I am afraid that your proposed changes would create more problems than they are trying to fix.

Imagine the scenario where the service sdrplay_api_service is down (no API version difference), and therefore the API call sdrplay_api_Open() fails: in that case your code for the constructor would just return without throwing any error, and therefore the rest of the SoapySDRPlay3 module would believe that the constructor succeeded, and try to call the many other SDRplay API functions with the consequences you can imagine.

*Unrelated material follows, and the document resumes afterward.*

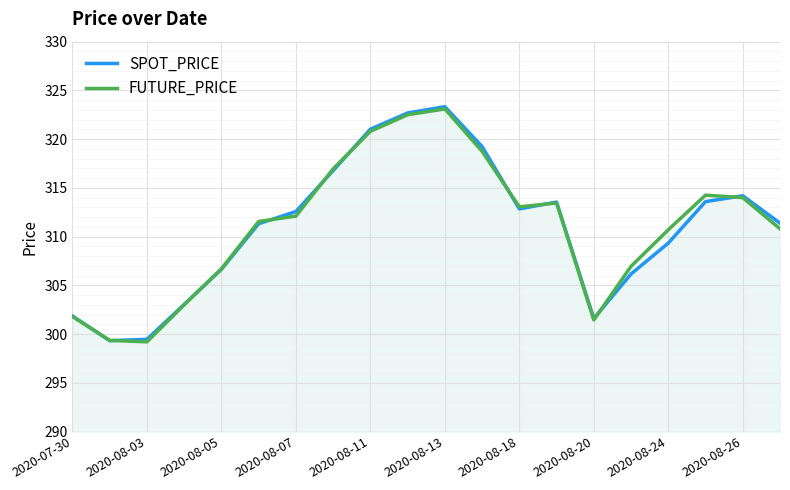

Is it true that SPOT_PRICE equals 301.9 at 2020-07-30?

True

For instance, take a look at this piece of code from the source file Registration.cpp (lines 45-48):

   SoapySDRPlay::sdrplay_api::get_instance();
   sdrplay_api_LockDeviceApi();
   sdrplay_api_DeviceT rspDevs[SDRPLAY_MAX_DEVICES];
   sdrplay_api_GetDevices(&rspDevs[0], &nDevs, SDRPLAY_MAX_DEVICES);

if the call to sdrplay_api_Open() were to fail for some reason, but the constructor (and therefore the get_instance() method) were to return, then the code would try to call the API functions sdrplay_api_LockDeviceApi() first and then sdrplay_api_GetDevices(), and so on, which would all fail.

Also you may want to look at this topic in the C++ FAQ about the recommended way to handle constructors that fail: https://isocpp.org/wiki/faq/exceptions#ctors-can-throw

Franco

Okay so my fix is wrong. Then some other C++ expert could propose something better.